SOURCE DATA:

☆ ☆ ☆

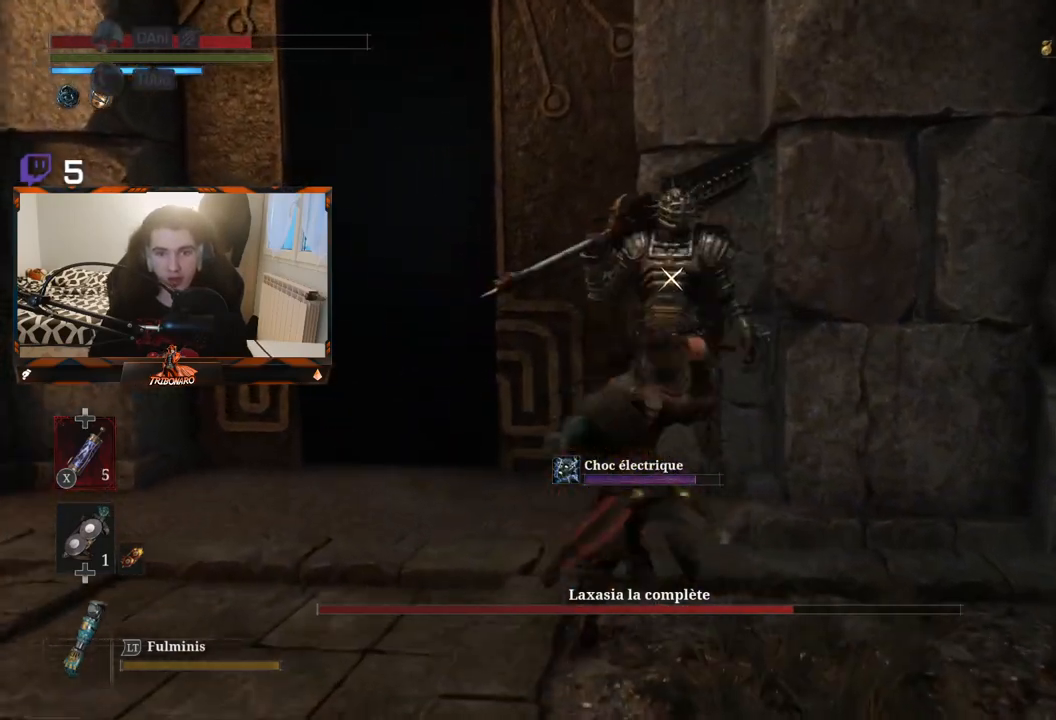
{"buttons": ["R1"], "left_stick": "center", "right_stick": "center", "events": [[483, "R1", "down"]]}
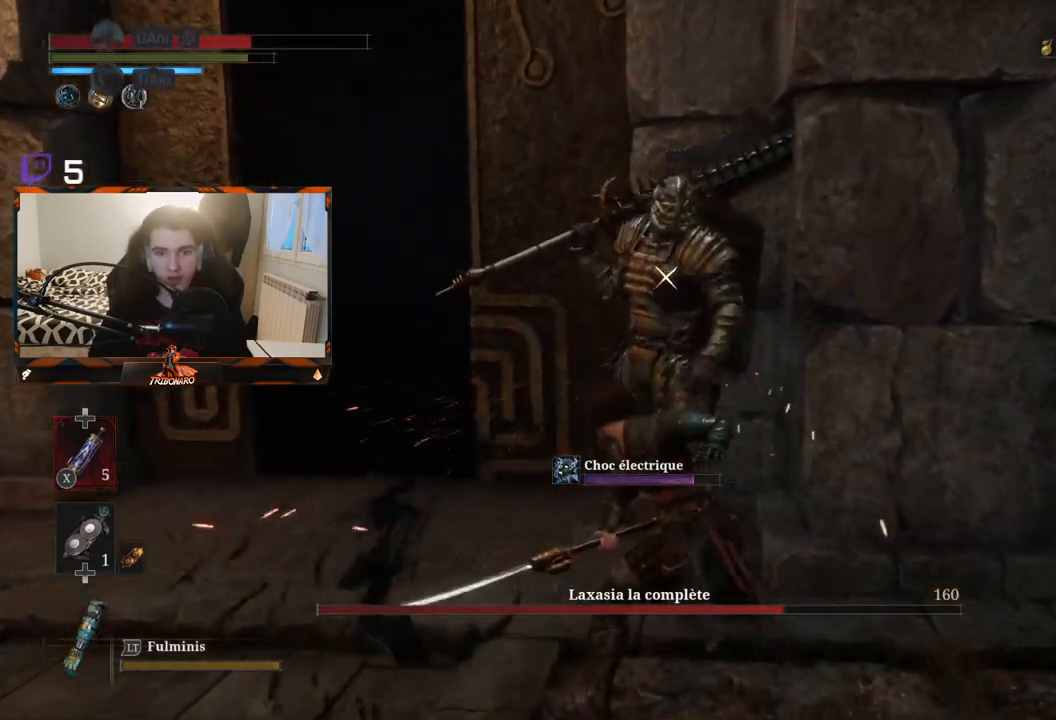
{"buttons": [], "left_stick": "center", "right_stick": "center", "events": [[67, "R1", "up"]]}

☆ ☆ ☆

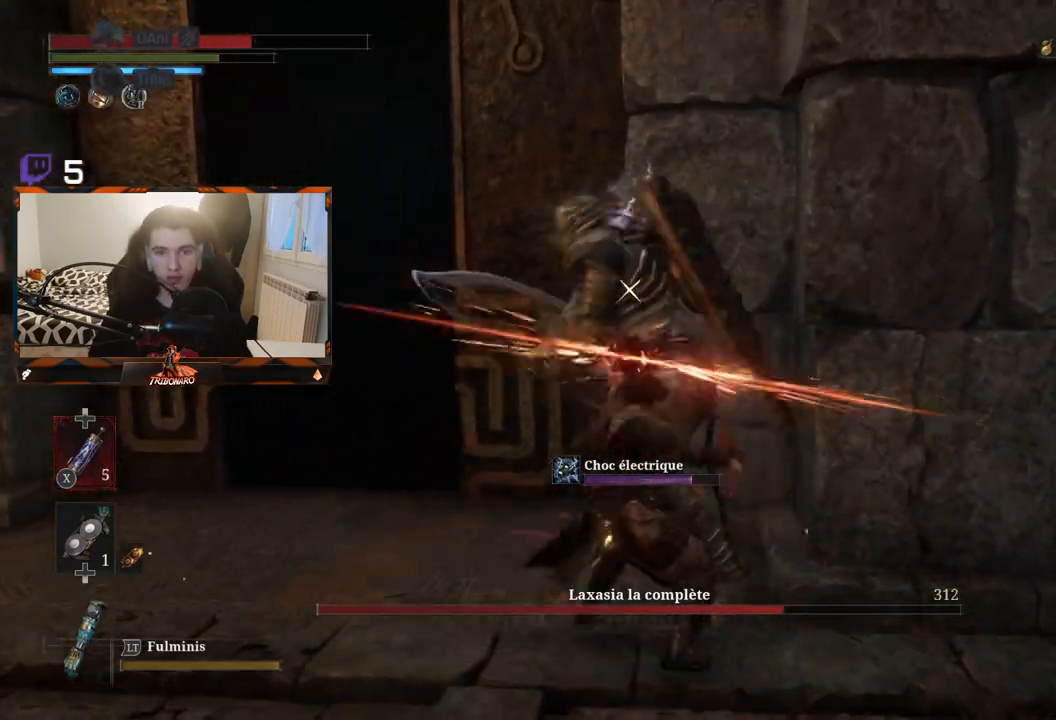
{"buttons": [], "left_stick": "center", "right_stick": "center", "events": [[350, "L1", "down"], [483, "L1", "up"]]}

☆ ☆ ☆

ASSIGNMENT:
A single number is required: the count of lines in the data that include the string "down".

EXERCISE OUTPUT:
2